To refresh your memory, as a reaction to the missed targets in the consumer price index (CPI) in 2006, the Turkish Central Bank has been implementing quite tight or contracted monetary policies. Basic policy tools have been relatively higher interest rates and a quite cautious liquidity management in connection with the target inflation rate of 4 percent in 2007.
Needless to say, monetary policies resulted in a dramatic decline in the final consumption figures in the first half of the year. It was expected that the rate of gross domestic product (GDP) growth throughout the year would be around 5 to 5.5 percent. The second element that forced policymakers to slow down economic activities was the persistent and ever-rising current account deficit, which first began to climb in 2003 and reached almost 8 percent of GDP by the end of 2006.
What are the early results then? Monthly data on inflation for November has shown that there will be a dramatic failure in inflation targets by the end of year. Let's summarize the latest data on CPI as explained by the Turkish Statistics Institute (TurkStat). The rise in CPI is 1.95 percent --and in producer price index (PPI), 0.89 percent. With this monthly data, annual inflation rates reached 8.4 percent as of November 2007.
Major factors in the monthly rise in CPI are the increase in excise taxes on cigarettes and gasoline, a hike in water bills and rising transportation costs. On the other hand, the same higher monthly CPI figures can be expected for December. With this expectation, annual consumer inflation would be over 8.5 percent. Obviously this is not only dramatically higher than the target rate, but also still above the level reached in 2005. When we evaluate the recent performance in inflation, we can conclude that besides the current monetary policy discipline, the emphasis must be shifted to fiscal policies and other reform measures so as to improve production circumstances and enhance the competitive strength of domestic firms.
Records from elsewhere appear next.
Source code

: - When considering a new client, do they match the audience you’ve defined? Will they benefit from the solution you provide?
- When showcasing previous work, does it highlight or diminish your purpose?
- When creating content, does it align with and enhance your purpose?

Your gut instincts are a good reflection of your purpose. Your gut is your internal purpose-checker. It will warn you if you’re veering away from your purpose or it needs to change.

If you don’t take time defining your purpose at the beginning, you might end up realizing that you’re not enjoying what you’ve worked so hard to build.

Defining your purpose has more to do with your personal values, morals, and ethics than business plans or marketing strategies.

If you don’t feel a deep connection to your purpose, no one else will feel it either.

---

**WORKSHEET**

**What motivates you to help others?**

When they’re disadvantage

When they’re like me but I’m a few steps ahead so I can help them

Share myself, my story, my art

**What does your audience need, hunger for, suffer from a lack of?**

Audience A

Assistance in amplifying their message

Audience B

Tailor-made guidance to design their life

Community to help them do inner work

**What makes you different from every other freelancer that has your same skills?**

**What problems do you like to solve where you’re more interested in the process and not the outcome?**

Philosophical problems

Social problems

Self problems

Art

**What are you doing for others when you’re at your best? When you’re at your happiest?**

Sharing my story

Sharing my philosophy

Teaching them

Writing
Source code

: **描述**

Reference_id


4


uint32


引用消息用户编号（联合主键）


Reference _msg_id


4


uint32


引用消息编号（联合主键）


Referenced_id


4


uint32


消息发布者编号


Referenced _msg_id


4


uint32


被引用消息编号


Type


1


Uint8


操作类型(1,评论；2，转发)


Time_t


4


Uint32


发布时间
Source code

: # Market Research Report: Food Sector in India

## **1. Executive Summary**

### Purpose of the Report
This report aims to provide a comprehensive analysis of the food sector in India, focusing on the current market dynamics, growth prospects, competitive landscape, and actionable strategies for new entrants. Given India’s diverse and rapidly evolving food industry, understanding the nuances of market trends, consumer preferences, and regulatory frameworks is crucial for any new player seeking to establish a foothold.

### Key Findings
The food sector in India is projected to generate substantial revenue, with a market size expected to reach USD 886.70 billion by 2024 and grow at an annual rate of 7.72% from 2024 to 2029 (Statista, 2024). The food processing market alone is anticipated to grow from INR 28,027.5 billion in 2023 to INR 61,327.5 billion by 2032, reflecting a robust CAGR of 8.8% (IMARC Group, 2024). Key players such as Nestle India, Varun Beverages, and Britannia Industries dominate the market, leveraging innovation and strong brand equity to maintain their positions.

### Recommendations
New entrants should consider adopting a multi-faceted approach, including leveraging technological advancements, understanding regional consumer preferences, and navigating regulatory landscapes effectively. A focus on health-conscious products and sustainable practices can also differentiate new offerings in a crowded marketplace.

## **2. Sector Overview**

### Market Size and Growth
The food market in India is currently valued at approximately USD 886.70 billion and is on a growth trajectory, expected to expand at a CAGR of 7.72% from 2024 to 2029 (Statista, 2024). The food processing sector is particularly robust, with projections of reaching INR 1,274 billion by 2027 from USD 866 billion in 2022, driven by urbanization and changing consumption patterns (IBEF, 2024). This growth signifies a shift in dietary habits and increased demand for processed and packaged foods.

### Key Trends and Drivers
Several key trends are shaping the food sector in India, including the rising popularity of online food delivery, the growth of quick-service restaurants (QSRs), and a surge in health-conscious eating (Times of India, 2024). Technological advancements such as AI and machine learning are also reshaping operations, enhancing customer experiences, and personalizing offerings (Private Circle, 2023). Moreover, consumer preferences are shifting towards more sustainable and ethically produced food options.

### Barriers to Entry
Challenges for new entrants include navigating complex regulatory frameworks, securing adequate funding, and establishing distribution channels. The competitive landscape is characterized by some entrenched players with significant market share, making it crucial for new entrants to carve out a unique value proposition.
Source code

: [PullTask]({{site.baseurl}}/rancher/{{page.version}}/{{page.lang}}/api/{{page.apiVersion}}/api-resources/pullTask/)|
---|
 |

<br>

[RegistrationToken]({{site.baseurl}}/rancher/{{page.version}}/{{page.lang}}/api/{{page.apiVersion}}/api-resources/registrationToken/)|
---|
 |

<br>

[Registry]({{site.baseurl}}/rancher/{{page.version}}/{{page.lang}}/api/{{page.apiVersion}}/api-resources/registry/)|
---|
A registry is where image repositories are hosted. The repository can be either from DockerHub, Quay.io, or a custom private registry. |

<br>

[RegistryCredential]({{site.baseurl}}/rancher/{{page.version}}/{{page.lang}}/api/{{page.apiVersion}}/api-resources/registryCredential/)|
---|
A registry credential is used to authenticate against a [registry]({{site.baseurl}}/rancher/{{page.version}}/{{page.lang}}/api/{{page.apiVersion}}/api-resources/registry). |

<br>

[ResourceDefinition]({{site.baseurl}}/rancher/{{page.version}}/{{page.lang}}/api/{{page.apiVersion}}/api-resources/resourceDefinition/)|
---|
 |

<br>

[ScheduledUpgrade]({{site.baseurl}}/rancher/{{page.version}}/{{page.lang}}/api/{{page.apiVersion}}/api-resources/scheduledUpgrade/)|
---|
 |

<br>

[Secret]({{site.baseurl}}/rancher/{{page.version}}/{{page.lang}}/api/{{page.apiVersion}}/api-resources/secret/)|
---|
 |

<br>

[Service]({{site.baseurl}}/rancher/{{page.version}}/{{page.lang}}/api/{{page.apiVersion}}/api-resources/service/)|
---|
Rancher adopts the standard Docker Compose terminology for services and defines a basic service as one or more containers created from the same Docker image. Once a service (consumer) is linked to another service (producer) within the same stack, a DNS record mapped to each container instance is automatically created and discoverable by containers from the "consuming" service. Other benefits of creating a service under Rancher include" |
The urgent question now is related to the possible impact of the recent inflationary divergence on interest rates, capital inflows and exchange rates. In my view there will not be any major break from the existing trends in money markets provided that further deterioration in the US mortgage industry is avoided. Let me elaborate on this point. As you may recall, when it became clear that consumer inflation targets would not be realized by the first half of 2006, there were significant reactions in the money markets. At that time there was a significant but temporary rise in exchange rates and a drastic upward surge in Treasury borrowing rates. In other terms, the magnitude of the reaction was quite large because Turkey's political as well as economic risk factors such as current account deficit and inflation rate were higher.
Although again we will not be able to hit the inflation target this year, both the domestic and the external environment are now quite different. Although the conditions in the external environment are much worse than last year, this time the situation in emerging market economies, including Turkey, is relatively much more stable. So the major concerns are not over the emerging markets but on the US and western European countries. Second, most of the political risks are now a thing of the past, and there are new expectations for further reforms.
Last, but not least, fortunately the central bank has been quite aware about what is happening and what could happen in both domestic as well as external markets, and thus has continuously resisted popular demand for drastic interest rate cuts.
To conclude, in terms of fighting inflation, it seems that 2007 will be the second consecutive year that we have lost. In terms of political ends, however, it could be one of the turning points in the long history of Turks, because the way for further reforms both in politics as well as the economy was opened after the general elections so as to continue Turkey's recent economic achievements with no major interruptions.